À l’automne 1946 et 1947 : Magog a connu sa «grande noirceur»

Les pertes de pouvoir énergétique causées par les sécheresses de 1903 et 1908 ont donné bien des maux de tête aux Magogois. La ville est alors dans le noir et les usines de textile sont réduites au silence, en attendant que les pluies viennent redonner des forces à la rivière Magog.

Lorsque cette situation se répète en 1946 et 1947, la communauté est de nouveau forcée de fonctionner au ralenti. Cependant, tous s’entendent cette fois pour dire qu’il est indispensable de remédier dans les plus brefs délais à ce problème irritant.

Après un été 1946 particulièrement avare en précipitations, le maire Marston E. Adams se voit dans l’obligation d’imposer des restrictions à ses concitoyens. Le 2 octobre, une liste de mesures est publiée dans La Tribune. Celles-ci touchent notamment l’éclairage des rues et des vitrines de magasins ainsi que la consommation domestique. Tous ne se plient pas immédiatement à la demande du conseil.

Sensibilisée par la fermeture temporaire de l’imprimerie de la Dominion Textile, qui laisse 1 000 travailleurs sur le carreau, la population finit néanmoins par se rallier à la décision des élus. Il y a bien quelques interventions policières rendues nécessaires par l’obstination de quelques-uns. Mais dans l’ensemble, les Magogois sont conscients de l’urgence de la situation.

Prenant leur mal en patience, ceux-ci espèrent que la pluie et les achats d’électricité faits à la Southern Canada Power parviendront à redonner vie à leurs foyers, aux rues de la ville et aux boutiques de la rue Principale. Leur obéissance est récompensée autour du 31 octobre, alors que le maire Adams annonce la levée des mesures les plus restrictives.

Désireux de ne plus voir une pénurie de ce genre entacher la réputation de leur ville, les conseillers acceptent de consacrer une somme de 50 000 $ à la réfection du  barrage de la ville – que l’on surnommera « la Grande Dame » – dont la construction remonte à 1911.
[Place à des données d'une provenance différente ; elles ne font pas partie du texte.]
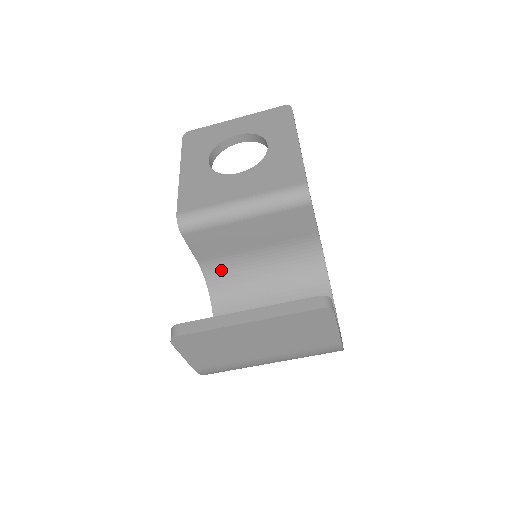
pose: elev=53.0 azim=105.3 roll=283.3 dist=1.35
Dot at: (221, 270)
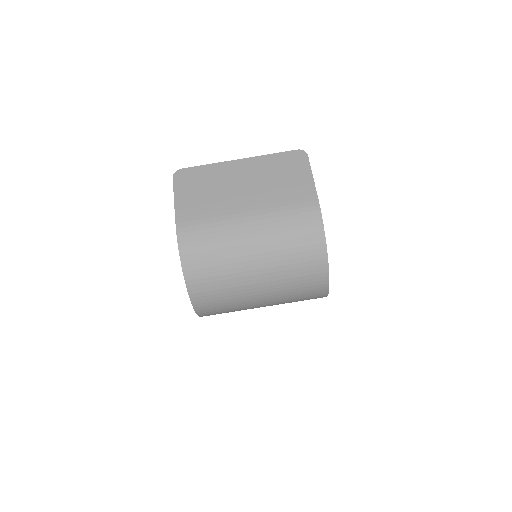
Dot at: occluded
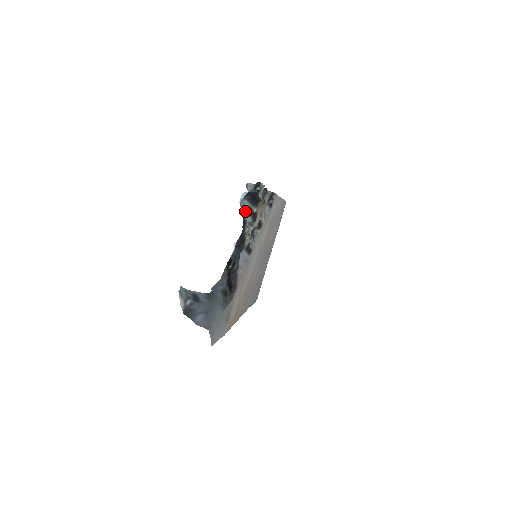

Des retards dans les travaux et un mois d’octobre où il ne tombe qu’un peu plus d’un pouce de pluie – la moyenne est de 3,25 pouces (environ 8 cm)! – ont cependant tôt fait de replonger Magog dans le noir en 1947. L’impuissance des ressources disponibles à combler les kilowattheures nécessaires au bon fonctionnement de la ville pousse le conseil à recourir de nouveau à des mesures coercitives. Le résultat est immédiat. Le 17 octobre, le journaliste de La Tribune écrit que l’obscurité qui règne à Magog « n’a pas été sans donner un air de mort à la ville ».

Pressés d’agir, les élus doivent subir les doléances des citoyens qui s’inquiètent. La vétusté du système, le manque de prévoyance de l’administration municipale, l’entente de 1911 entre la Ville et la Dominion Textile sur la gestion de l’énergie, la décision de cette dernière d’effectuer des réparations sur son barrage en plein mois d’octobre : tout le monde écope dans cette impitoyable chasse aux coupables.

Déjà échaudés par les restrictions en vigueur, certains contribuables se laissent même intéresser par la possibilité de céder le réseau à l’entreprise privée. Il n’en sera rien. Il n’en reste pas moins que les Magogois doivent attendre près de six semaines avant que le niveau des eaux ne permette au barrage de satisfaire entièrement leur demande en énergie.

L’épisode laissera des cicatrices. Heureusement, une fois l’automne 1947 passé, les autorités municipales réussiront à corriger la situation. Grâce à des investissements massifs, le réseau électrique de la ville atteindra même un potentiel sans précédent, procurant aux élus une source de revenus abondante et durable. Enfin, aussi durable que l’eau qui coule dans nos rivières!